The discussion will be held on 10th October, Monday at 7:00 PM IST/9:30 AM EDT. Register

About Speaker

Prof. Sindre Bangstad is a Norwegian-born anthropologist, and the incoming Stanley Kelley Jr. Distinguished Visiting Professor in the Teaching of Anthropology at Princeton University, New Jersey, US. He holds a cand.polit. degree from the University of Bergen in Norway, and a PhD from Radboud University in Nijmegen, The Netherlands. Bangstad has undertaken ethnographic fieldwork among Muslims in Cape Town, South Africa and among Muslim youth in Oslo, Norway. He is the author of nine books and edited volumes in English and Norwegian, including the 2014 monograph Anders Breivik and the Rise of Islamophobia (Zed Books/Bloomsbury). Bangstad was the initiator and organizer of a series in public anthropology at the Houses of Literature in Oslo and Bergen which from 2010 to 2020 brought leading international anthropologists to Norway. He was awarded the 2019 Anthropology in the Media Award (AIME) from the American Anthropological Association (AAA) in recognition of his work in disseminating anthropological knowledge and insight through the public media. Bangstad was a 2017 Anthropology News columnist.

As an anthropologist, Bangstad has published extensively in a wide range of public media, including The Guardian UK, Boston Review, al-Jazeera English, Africa Is A Country, New Frame and the SSRC’s The Immanent Frame. Bangstad has been a Research Professor at KIFO (Institute For Church, Religion and Worldview Research) in Oslo, Norway, since 2019, and an Associate Researcher at Plattform/Arkivet in Kristiansand, Norway, since 2021. Bangstad served as a board member of the Norwegian Center Against Racism (ARS) in Norway between 2015 and 2020, and was a member of the Theory from the Margins Research Network from 2020 to 2022. In his work, Bangstad has sought to advance substantial diversity in academia by introducing the work of black and minority scholars and scholars from the Global South in Norwegian academia and publishing. He has given invited lectures at Columbia University, UConn, the Institute For Advanced Studies (IAS) at Princeton and the University of Edinburgh.  Bangstad’s research interests include Islam and Muslims, secularism, hate speech, free speech, racism and the far- right.

About Chair

Prof. Bhaswati Sarkar is a Professor at the Centre for European Studies, School of International Studies, Jawaharlal Nehru University, New Delhi, India. She graduated in Political Science from Presidency College, Kolkata and did her Masters in Political Science from the Centre for Political Studies, School of Social Sciences, Jawaharlal Nehru University. For her Ph.D she worked on the Hungarian Minorities in Eastern Europe and continues to be interested in themes of identity and minority rights. Her research interests are ethnicity, nation, nationalism, democracy, democratic transition and consolidation, citizenship, immigration, integration, multiculturalism, minority rights, secularism and persistence of religion, European integration and European identity. She looks at Europe focusing particularly on Central and Eastern Europe and the Nordics. She also keenly follows political developments in Asia particularly related to Indian foreign policy. Education and skill development are her other areas of interest.

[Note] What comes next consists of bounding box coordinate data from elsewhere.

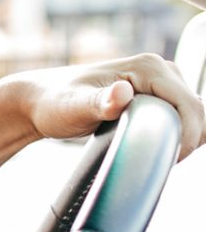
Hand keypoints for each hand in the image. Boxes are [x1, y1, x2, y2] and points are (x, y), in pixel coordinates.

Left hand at [10, 54, 203, 159]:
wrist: (41, 100)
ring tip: (160, 157)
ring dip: (187, 137)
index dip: (187, 135)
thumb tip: (122, 93)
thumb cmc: (53, 102)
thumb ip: (98, 102)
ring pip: (195, 114)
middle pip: (198, 110)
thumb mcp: (72, 106)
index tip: (169, 160)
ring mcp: (161, 81)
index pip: (189, 105)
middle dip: (189, 139)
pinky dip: (180, 133)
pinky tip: (162, 148)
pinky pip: (183, 115)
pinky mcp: (157, 94)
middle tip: (162, 163)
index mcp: (148, 67)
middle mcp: (159, 68)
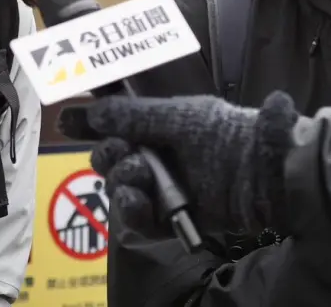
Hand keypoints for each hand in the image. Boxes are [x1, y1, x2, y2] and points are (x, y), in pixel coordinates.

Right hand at [58, 90, 298, 237]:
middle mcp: (159, 156)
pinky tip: (135, 201)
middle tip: (117, 151)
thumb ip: (136, 116)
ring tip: (134, 176)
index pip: (116, 124)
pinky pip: (140, 220)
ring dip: (120, 181)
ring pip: (121, 189)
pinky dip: (134, 211)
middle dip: (107, 153)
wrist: (264, 174)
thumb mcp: (181, 117)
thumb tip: (95, 110)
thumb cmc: (226, 135)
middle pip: (112, 158)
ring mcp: (165, 189)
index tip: (65, 121)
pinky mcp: (173, 219)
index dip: (90, 122)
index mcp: (161, 125)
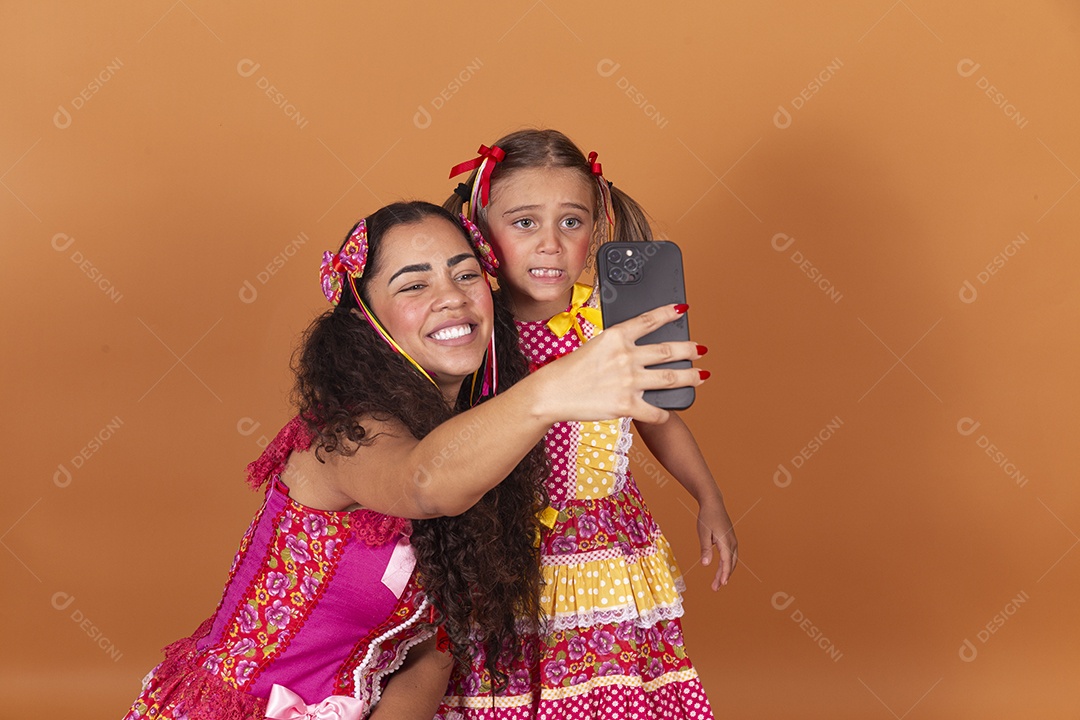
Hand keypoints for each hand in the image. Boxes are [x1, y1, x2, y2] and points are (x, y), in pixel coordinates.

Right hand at [534, 304, 706, 423]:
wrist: (551, 393)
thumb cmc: (569, 370)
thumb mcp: (593, 346)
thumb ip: (617, 346)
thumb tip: (636, 349)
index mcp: (616, 337)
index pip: (649, 320)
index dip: (669, 313)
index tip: (683, 310)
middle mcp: (626, 356)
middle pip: (667, 351)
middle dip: (689, 350)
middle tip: (700, 349)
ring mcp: (628, 381)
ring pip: (670, 379)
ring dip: (690, 377)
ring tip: (701, 376)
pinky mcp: (626, 405)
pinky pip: (655, 412)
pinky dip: (663, 414)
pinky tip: (667, 413)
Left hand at [698, 497, 737, 590]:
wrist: (713, 503)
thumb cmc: (707, 516)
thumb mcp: (703, 532)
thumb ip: (705, 549)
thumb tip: (705, 565)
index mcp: (725, 541)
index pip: (726, 562)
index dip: (723, 574)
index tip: (721, 585)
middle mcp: (732, 542)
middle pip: (730, 564)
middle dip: (724, 577)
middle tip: (715, 588)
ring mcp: (732, 540)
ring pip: (732, 560)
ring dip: (726, 572)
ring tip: (718, 582)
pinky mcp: (730, 539)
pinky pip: (731, 555)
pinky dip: (727, 564)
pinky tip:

Prof. Sarkar has authored a book on Balancing the Nation-State in Eastern Europe: The Hungarian Experience. Her edited books include: Amidst Turbulence and Hope: Transition in Russia and Eastern Europe, The Hungarian Minorities in Eastern Europe: Issues and Concerns. She has a number of publications to her credit and regularly participates in national and international conferences.